Stored data entries:

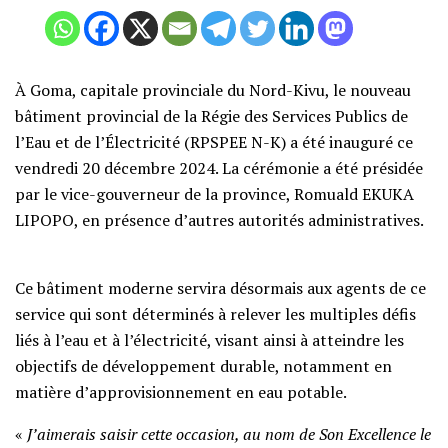
À Goma, capitale provinciale du Nord-Kivu, le nouveau
bâtiment provincial de la Régie des Services Publics de
l’Eau et de l’Électricité (RPSPEE N-K) a été inauguré ce
vendredi 20 décembre 2024. La cérémonie a été présidée
par le vice-gouverneur de la province, Romuald EKUKA
LIPOPO, en présence d’autres autorités administratives.
Ce bâtiment moderne servira désormais aux agents de ce
service qui sont déterminés à relever les multiples défis
liés à l’eau et à l’électricité, visant ainsi à atteindre les
objectifs de développement durable, notamment en
matière d’approvisionnement en eau potable.
«
J’aimerais saisir cette occasion, au nom de Son Excellence le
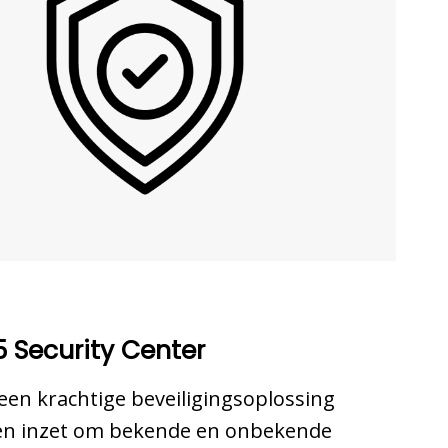
5 Security Center
 een krachtige beveiligingsoplossing
eën inzet om bekende en onbekende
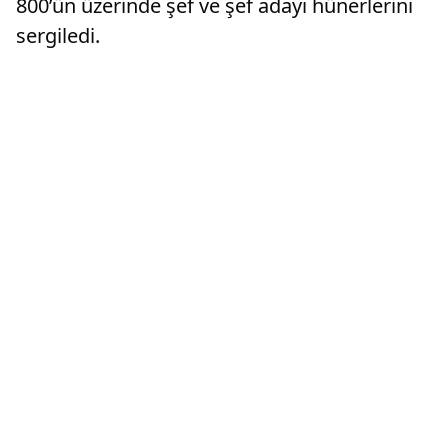
800’ün üzerinde şef ve şef adayı hünerlerini
sergiledi.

● **Instruction**
Rewrite every line of text in the material as a Markdown table with the columns "Row" and "Text," giving each line a row number and skipping blank lines. Leave the pictures out of the table.

● **Response to this task**
| Row | Text |
|---|---|
| 1 | À Goma, capitale provinciale du Nord-Kivu, le nouveau |
| 2 | bâtiment provincial de la Régie des Services Publics de |
| 3 | l’Eau et de l’Électricité (RPSPEE N-K) a été inauguré ce |
| 4 | vendredi 20 décembre 2024. La cérémonie a été présidée |
| 5 | par le vice-gouverneur de la province, Romuald EKUKA |
| 6 | LIPOPO, en présence d’autres autorités administratives. |
| 7 | Ce bâtiment moderne servira désormais aux agents de ce |
| 8 | service qui sont déterminés à relever les multiples défis |
| 9 | liés à l’eau et à l’électricité, visant ainsi à atteindre les |
| 10 | objectifs de développement durable, notamment en |
| 11 | matière d’approvisionnement en eau potable. |
| 12 | « |
| 13 | J’aimerais saisir cette occasion, au nom de Son Excellence le |
| 14 | 5 Security Center |
| 15 |  een krachtige beveiligingsoplossing |
| 16 | eën inzet om bekende en onbekende |
| 17 | 800’ün üzerinde şef ve şef adayı hünerlerini |
| 18 | sergiledi. |